• TEXTO DADO:
A veces lo pienso: todos los protagonistas de aquel otoño parecen condenados a lo mismo. Por eso escribo. Escribir es contextualizar ese chispazo, buscar la lógica narrativa donde sólo impera el caos de la nostalgia. Es un valor metafísico, no apto para enfermos de codicia. La escritura no es gran cosa pero te permite ponerte a un lado y ver cómo la actualidad acaba siendo el acantilado del pantano, la leche pétrea a expensas del caramelo líquido. Lo sustancial es siempre otra cosa: aprender a estar solo, esconderte en cualquier lugar, volver a Madrid en el viejo coche de tu padre, convocar fantasmas. A ese misterio me acojo. El misterio es el principal alimento del fútbol, aunque casi nadie se da cuenta. En octubre de 1976 yo sólo era un niño de 5 años. Era la primera vez que veía un partido lejos de Mestalla. A esa edad uno no entiende nada pero puede percibirlo todo. Con cada visita al Bernabéu regresa esa atmósfera. A lo mejor fue entonces cuando empecé a escribir esta bitácora. Quizá ese viaje a Madrid fundó la realidad de manera definitiva. 

Rafa Lahuerta

diumenge, 25 de novembre del 2018

LA CARTA



El otro día entré en el patio de la finca donde vivo y me detuve como de costumbre ante mi buzón, por la ventanita habilitada para ello pude distinguir que había correo, una carta, adosada a la misma tenía el típico impreso de Correos en la cual indicaba que devolvía la carta al remitente ya que no existía la dirección de envío. La cogí y me la subí a casa, me senté en mi despacho y la puse frente a mí. 

En plena era tecnológica y digital, no me había detenido a pensar en que hacía muchos años que no abría ni leía una carta, así que la curiosidad hizo que no tuviera más remedio que abrirla y la comenzara a leer.


Valencia a 24 de Noviembre de 2018.

• INFORMACIÓN PROPORCIONADA:
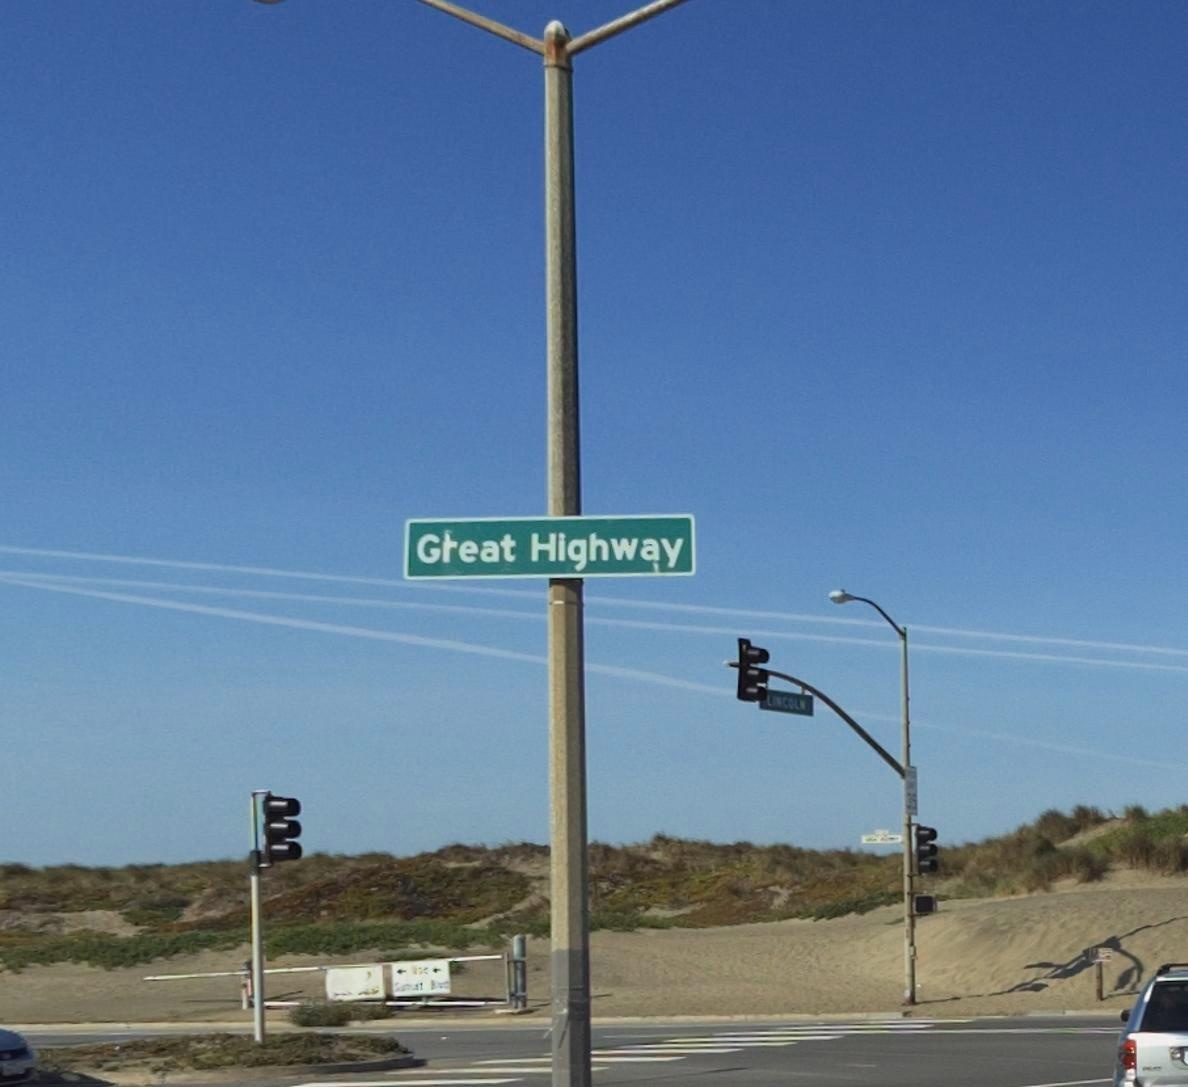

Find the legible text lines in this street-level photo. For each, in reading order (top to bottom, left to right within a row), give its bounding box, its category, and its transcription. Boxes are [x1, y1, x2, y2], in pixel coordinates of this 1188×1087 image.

[408, 530, 685, 571] None: Great Highway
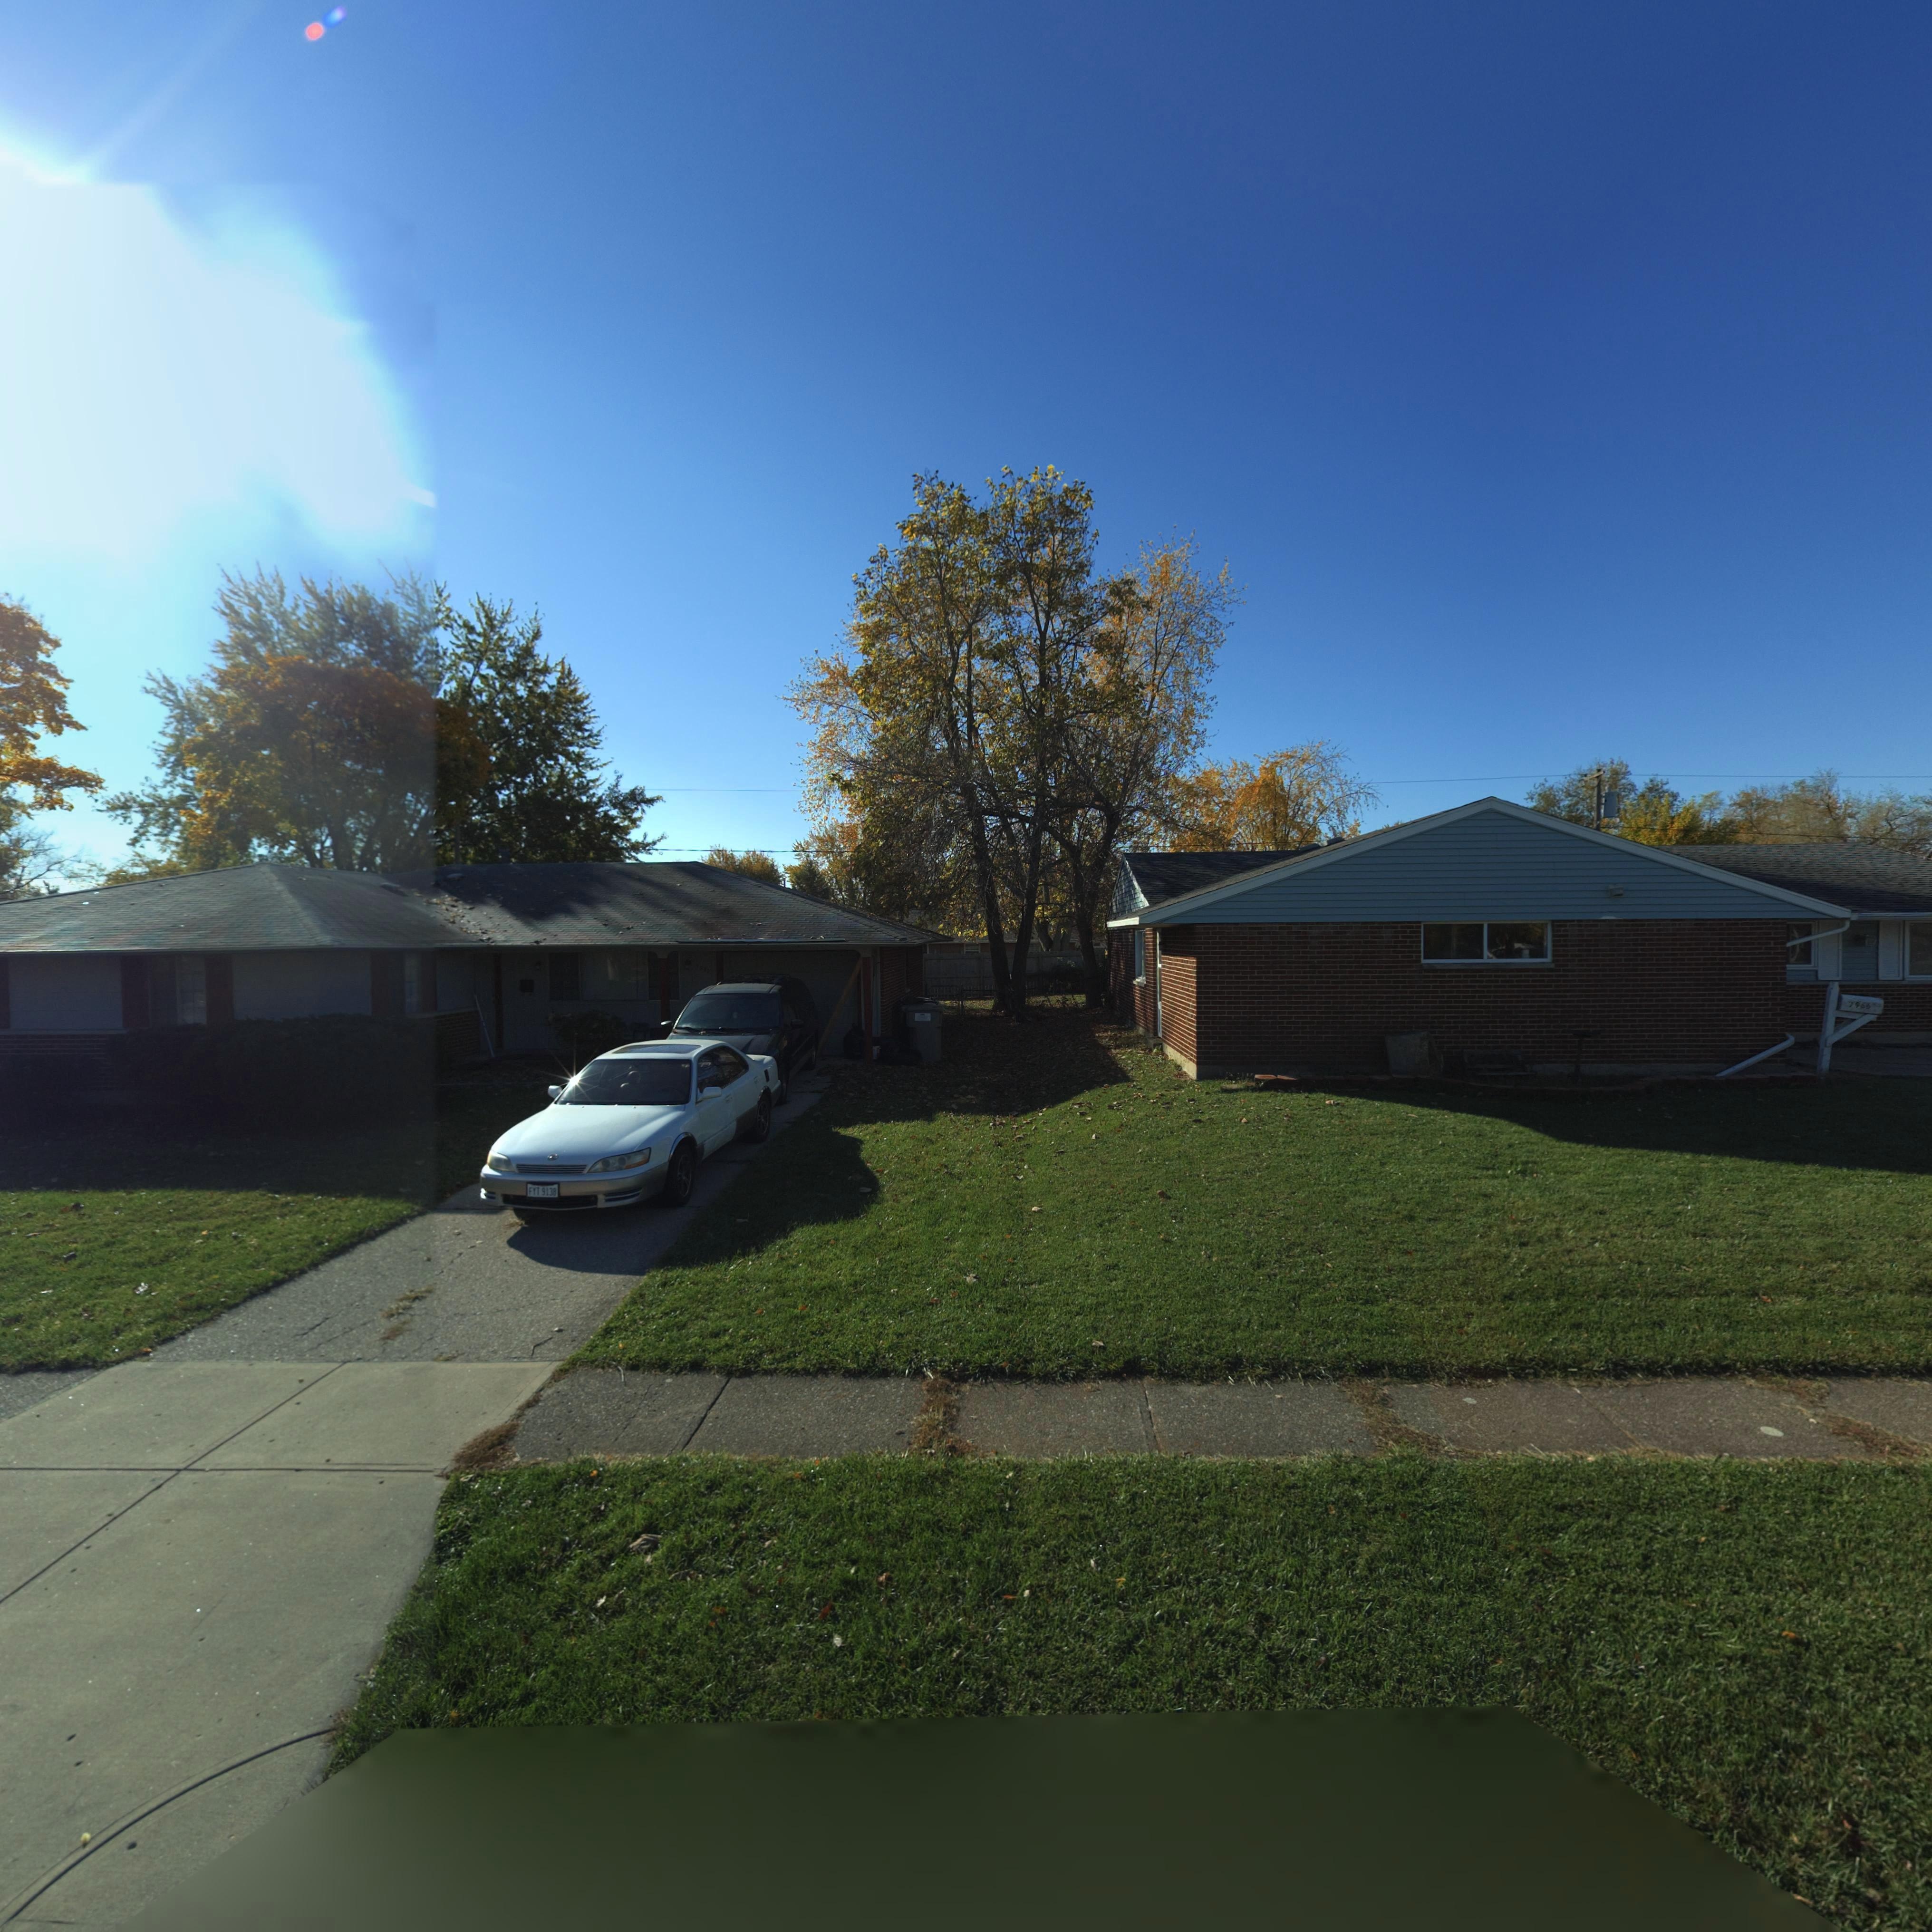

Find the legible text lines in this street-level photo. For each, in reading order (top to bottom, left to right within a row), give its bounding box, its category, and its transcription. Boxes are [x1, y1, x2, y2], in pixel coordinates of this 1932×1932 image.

[1847, 1001, 1872, 1011] StreetNumber: 7966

• TAREAS OBLIGATORIAS:
• 1. Reproduce el fragmento del texto sobre la carta que se abre con las palabras "El otro día" y se cierra con "comenzara a leer.", y renombra "buzón" como "casillero".
• 2. Según el texto sobre la carta, ¿qué llevó a abrir la carta devuelta? Responde en una a tres oraciones.
• 3. Continúa el texto sobre la carta a partir de su última oración.
El listado es un material aparte, sin relación con el texto sobre la carta.

• RESPUESTAS DEL EJERCICIO:
• 1.
El otro día entré en el patio de la finca donde vivo y me detuve como de costumbre ante mi casillero, por la ventanita habilitada para ello pude distinguir que había correo, una carta, adosada a la misma tenía el típico impreso de Correos en la cual indicaba que devolvía la carta al remitente ya que no existía la dirección de envío. La cogí y me la subí a casa, me senté en mi despacho y la puse frente a mí. 

En plena era tecnológica y digital, no me había detenido a pensar en que hacía muchos años que no abría ni leía una carta, así que la curiosidad hizo que no tuviera más remedio que abrirla y la comenzara a leer.

• 2. La curiosidad. En plena era tecnológica y digital, quien narra se dio cuenta de que hacía muchos años que no abría ni leía una carta. Por eso no tuvo más remedio que abrirla y empezar a leerla.

• 3.
Querido Jaume:



La primera vez que tuve la oportunidad de conocerte fue en la presentación del libro benéfico para Elvira Roda, Últimes vesprades a Mestalla, (en ese momento aún no sabíamos que era la primera parte), allá por el mes de diciembre de 2012, en cuanto te vi tuve la imperiosa necesidad de hacerme una foto contigo, no quise dejar pasar la oportunidad de inmortalizar el momento con el presidente, y que guardo con mucho cariño.


Además me impulsó sobremanera el discurso que pronunciaste emocionado hacia Elvira Roda su familia y amigos, sin papel, a pecho descubierto, directo, sincero y emotivo, pero sobretodo cargado de humanidad, bondad y generosidad, fue con diferencia la mejor intervención del acto, y que nos dejó a todos con un nudo en la garganta.




En nuestro imaginario valencianista perdurarán en el tiempo momentos duros e injustos como tu amargo discurso como presidente en la pretemporada 2004-05, pero nos quedamos con los momentos inolvidables, esos que junto a ti hemos disfrutado.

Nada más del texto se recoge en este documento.